- [Problem 1]
Answer these questions using the court opinion below.
(a) On what date is the court opinion dated?
(b) In what year did Plaintiff purchase the insurance policy from Defendant?
(c) What daily benefit for long-term care did the attached benefit schedule set?
- [Problem 2]
Print the passage of the court opinion below that runs from "May 9, 2006" up to and including "Motion to Remand.".
- [Problem 3]
Proceed with the court opinion on the insurance policy dispute below, starting after its last sentence.

- [Source document]
# # #

Opinion
Case No. 5:06-CV-27.
May 9, 2006
OPINION
This matter is before the Court on Plaintiff James L. Pellowe's Motion to Remand this case to Michigan state court. Plaintiff's Motion has been fully briefed and the Court discerns no reason to hear oral argument. W.D. MICH. LCIVR 7.2(d). For the reasons that follow, the Court will grant Plaintiff's Motion to Remand.
See Vogel v. U.S. Office Prods. Co., 258 F.3d 509, 517 (6th Cir. 2001) (a motion to remand is a dispositive motion since the relief sought is the functional equivalent to dismissal).
I. BACKGROUND
This lawsuit involves an insurance policy Plaintiff purchased from Defendant in 1989. The policy provided that in the event Plaintiff was confined to a nursing or assisted living facility and required long-term care, Defendant would pay Plaintiff a daily benefit for each day such care was required. Plaintiff's daily benefit for long-term care was outlined in a benefit schedule attached to the policy as $120 per day.

# # #

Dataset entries
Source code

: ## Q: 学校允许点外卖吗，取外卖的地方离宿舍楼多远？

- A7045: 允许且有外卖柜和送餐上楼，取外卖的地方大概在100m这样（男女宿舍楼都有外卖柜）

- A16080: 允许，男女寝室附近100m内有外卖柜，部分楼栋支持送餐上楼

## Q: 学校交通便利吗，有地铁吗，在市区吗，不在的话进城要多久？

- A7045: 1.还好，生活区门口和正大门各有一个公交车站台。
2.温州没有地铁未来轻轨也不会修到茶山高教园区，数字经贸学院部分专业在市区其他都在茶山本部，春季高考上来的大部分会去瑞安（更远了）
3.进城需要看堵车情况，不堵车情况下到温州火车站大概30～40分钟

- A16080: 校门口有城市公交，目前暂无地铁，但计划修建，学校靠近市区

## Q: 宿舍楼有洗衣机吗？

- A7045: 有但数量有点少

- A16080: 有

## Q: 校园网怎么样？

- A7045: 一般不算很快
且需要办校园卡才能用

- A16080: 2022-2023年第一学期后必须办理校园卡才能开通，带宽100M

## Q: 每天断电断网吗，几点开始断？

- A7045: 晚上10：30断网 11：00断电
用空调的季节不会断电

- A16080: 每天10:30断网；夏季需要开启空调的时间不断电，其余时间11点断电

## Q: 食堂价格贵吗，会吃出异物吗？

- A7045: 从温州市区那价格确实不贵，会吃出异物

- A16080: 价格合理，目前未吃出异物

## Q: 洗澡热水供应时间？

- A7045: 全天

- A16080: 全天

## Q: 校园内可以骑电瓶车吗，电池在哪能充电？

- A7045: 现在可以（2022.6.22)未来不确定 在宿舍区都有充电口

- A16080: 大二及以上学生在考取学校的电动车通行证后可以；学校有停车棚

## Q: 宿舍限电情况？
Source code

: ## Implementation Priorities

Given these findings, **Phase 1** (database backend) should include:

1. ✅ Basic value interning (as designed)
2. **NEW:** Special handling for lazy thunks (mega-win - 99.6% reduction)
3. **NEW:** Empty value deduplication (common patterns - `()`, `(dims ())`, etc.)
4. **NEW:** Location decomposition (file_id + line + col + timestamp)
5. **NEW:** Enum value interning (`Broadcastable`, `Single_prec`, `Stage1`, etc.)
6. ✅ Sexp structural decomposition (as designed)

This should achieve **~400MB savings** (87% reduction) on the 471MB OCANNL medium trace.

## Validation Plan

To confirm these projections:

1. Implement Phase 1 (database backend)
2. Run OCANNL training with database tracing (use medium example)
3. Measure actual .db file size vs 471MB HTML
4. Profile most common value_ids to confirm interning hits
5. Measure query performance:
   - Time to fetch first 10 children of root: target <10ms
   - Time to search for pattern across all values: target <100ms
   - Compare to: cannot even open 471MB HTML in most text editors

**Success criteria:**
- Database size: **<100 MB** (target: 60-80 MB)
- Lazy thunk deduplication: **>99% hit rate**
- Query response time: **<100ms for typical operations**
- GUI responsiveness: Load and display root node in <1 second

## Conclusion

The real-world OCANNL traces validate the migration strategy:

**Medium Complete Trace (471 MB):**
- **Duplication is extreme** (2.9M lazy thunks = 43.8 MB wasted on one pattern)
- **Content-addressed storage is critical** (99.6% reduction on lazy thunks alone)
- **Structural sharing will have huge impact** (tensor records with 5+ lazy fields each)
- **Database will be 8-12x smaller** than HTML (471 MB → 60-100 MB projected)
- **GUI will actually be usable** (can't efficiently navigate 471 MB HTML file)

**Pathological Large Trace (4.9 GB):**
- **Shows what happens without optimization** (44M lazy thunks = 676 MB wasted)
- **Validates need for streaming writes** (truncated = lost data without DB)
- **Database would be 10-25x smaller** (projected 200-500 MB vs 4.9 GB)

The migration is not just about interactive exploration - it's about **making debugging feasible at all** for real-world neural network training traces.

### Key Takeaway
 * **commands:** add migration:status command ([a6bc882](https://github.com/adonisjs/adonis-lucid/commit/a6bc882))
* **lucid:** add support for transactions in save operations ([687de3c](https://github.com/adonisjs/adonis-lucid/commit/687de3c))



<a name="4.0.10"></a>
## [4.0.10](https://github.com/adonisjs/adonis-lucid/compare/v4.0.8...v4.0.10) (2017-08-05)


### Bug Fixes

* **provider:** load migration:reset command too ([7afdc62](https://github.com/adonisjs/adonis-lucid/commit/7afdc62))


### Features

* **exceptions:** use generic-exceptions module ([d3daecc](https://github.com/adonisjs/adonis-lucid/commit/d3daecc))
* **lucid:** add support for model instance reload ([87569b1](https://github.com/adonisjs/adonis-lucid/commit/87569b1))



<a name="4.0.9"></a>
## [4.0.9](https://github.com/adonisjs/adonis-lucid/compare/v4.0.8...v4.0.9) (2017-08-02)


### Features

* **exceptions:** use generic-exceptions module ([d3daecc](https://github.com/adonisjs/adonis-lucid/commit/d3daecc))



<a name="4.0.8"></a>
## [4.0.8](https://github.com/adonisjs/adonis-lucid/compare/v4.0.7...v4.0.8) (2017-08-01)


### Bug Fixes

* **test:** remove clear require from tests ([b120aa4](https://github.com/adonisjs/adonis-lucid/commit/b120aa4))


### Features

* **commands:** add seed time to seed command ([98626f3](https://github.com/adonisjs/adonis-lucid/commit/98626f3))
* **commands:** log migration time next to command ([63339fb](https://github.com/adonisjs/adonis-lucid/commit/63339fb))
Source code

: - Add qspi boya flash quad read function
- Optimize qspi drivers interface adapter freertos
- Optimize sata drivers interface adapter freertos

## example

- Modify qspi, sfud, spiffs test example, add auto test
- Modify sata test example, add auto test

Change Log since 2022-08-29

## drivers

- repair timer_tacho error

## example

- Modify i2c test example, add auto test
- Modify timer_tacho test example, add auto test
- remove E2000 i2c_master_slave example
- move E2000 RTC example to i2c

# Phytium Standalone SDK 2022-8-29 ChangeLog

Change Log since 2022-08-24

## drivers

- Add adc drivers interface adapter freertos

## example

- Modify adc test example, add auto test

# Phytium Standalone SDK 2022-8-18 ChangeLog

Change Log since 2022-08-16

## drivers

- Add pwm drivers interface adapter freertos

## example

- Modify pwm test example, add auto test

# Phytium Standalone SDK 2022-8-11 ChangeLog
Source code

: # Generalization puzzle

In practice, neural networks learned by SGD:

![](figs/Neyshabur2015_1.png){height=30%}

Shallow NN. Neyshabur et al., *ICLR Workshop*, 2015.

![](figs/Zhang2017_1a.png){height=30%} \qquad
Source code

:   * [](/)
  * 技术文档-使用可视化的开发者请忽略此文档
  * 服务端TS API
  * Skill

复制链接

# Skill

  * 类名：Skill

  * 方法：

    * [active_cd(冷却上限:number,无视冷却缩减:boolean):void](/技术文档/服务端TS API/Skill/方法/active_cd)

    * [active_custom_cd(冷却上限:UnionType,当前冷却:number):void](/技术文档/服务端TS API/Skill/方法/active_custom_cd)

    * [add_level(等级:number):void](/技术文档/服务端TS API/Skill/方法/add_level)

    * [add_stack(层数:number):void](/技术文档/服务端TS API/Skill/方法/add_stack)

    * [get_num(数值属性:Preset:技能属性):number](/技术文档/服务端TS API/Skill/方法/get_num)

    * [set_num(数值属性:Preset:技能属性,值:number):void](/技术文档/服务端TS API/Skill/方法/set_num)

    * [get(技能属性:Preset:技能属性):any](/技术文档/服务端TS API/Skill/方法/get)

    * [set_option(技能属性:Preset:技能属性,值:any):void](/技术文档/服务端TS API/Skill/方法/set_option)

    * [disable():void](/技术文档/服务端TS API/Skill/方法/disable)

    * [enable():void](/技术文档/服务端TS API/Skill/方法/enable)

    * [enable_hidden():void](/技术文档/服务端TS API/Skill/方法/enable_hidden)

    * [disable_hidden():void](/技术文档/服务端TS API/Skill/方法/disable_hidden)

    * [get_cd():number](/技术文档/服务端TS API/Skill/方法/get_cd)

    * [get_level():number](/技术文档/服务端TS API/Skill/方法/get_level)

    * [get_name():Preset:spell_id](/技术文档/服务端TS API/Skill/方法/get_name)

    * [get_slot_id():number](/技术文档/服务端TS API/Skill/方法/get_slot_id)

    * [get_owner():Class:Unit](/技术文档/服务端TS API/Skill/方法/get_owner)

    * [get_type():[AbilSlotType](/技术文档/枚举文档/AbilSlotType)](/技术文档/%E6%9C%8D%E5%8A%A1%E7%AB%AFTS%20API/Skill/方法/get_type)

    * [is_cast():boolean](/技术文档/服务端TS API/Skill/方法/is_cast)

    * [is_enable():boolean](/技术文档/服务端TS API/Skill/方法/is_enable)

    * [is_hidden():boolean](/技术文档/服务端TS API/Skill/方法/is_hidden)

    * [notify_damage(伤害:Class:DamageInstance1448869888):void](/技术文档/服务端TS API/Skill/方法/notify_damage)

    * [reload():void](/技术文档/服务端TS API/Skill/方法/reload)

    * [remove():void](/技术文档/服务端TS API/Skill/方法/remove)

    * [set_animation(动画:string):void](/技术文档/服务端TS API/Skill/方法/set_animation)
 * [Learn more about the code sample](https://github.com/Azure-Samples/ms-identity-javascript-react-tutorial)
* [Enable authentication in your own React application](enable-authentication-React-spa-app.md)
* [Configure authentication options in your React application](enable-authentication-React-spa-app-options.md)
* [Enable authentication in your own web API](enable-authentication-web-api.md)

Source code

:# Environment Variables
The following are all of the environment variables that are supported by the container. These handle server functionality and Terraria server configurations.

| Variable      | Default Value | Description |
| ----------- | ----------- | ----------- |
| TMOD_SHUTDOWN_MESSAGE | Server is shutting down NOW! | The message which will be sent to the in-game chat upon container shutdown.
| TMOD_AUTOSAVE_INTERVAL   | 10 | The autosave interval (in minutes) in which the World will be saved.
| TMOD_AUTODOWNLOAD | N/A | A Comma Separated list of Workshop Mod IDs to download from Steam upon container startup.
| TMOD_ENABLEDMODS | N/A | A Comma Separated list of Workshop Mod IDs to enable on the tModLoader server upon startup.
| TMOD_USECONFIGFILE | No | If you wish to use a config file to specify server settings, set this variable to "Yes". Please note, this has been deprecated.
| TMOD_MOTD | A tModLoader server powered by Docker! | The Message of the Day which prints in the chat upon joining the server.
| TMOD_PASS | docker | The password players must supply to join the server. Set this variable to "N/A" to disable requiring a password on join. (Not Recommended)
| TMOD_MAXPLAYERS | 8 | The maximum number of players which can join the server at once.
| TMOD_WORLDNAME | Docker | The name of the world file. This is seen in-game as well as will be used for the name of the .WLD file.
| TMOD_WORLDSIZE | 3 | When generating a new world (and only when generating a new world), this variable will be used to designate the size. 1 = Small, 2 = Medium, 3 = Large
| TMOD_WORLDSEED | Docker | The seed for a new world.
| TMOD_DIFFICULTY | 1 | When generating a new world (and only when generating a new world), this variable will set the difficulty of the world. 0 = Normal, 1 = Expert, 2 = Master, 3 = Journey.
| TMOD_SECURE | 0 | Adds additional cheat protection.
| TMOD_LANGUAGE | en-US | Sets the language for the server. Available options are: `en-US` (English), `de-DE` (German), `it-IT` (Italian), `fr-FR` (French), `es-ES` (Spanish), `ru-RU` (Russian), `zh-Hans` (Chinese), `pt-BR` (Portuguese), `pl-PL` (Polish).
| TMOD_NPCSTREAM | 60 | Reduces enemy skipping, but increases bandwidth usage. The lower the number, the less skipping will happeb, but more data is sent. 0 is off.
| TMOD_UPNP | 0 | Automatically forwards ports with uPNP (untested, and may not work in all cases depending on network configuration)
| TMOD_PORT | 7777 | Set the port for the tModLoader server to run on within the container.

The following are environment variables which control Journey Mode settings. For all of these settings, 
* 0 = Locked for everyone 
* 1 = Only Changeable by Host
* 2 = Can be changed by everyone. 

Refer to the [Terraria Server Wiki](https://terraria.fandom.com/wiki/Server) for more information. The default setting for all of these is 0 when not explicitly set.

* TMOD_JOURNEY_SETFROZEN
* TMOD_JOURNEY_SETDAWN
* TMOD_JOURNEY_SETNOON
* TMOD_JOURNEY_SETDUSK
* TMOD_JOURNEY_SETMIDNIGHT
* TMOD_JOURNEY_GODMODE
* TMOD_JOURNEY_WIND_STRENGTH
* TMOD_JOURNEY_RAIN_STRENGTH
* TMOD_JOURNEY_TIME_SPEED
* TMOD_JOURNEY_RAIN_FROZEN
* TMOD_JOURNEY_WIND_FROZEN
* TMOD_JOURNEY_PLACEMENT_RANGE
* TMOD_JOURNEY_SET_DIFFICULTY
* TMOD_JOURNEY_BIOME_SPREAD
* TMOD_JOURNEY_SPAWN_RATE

# # #

- [Response box 1]
(a) May 9, 2006
(b) 1989
(c) $120 per day

- [Response box 2]
May 9, 2006
OPINION
This matter is before the Court on Plaintiff James L. Pellowe's Motion to Remand this case to Michigan state court. Plaintiff's Motion has been fully briefed and the Court discerns no reason to hear oral argument. W.D. MICH. LCIVR 7.2(d). For the reasons that follow, the Court will grant Plaintiff's Motion to Remand.

- [Response box 3]
The daily benefit allowed under the benefit schedule was originally listed as $80 per day. That amount, however, was subject to an inflation protection rider to the policy which provided that the daily benefit of $80 would be increased five percent each year for the first ten years the policy was in effect, up to a maximum of 150% of the original daily benefit. Thus, Plaintiff's daily benefit after 1999 (ten years after purchase) equaled $120 (or 150% of $80).
On August 25, 2003, Plaintiff — apparently in need of nursing home care — made a claim for long-term care benefits under the policy. After reviewing Plaintiff's benefit claim, Defendant denied Plaintiff long-term care benefits. Plaintiff then filed this lawsuit in Kalamazoo County Circuit Court. State court filings indicate that the Kalamazoo County Circuit Court clerk issued Defendant a summons on February 2, 2005; however, Defendant was not served with Plaintiff's First Amended Complaint until April 12, 2005.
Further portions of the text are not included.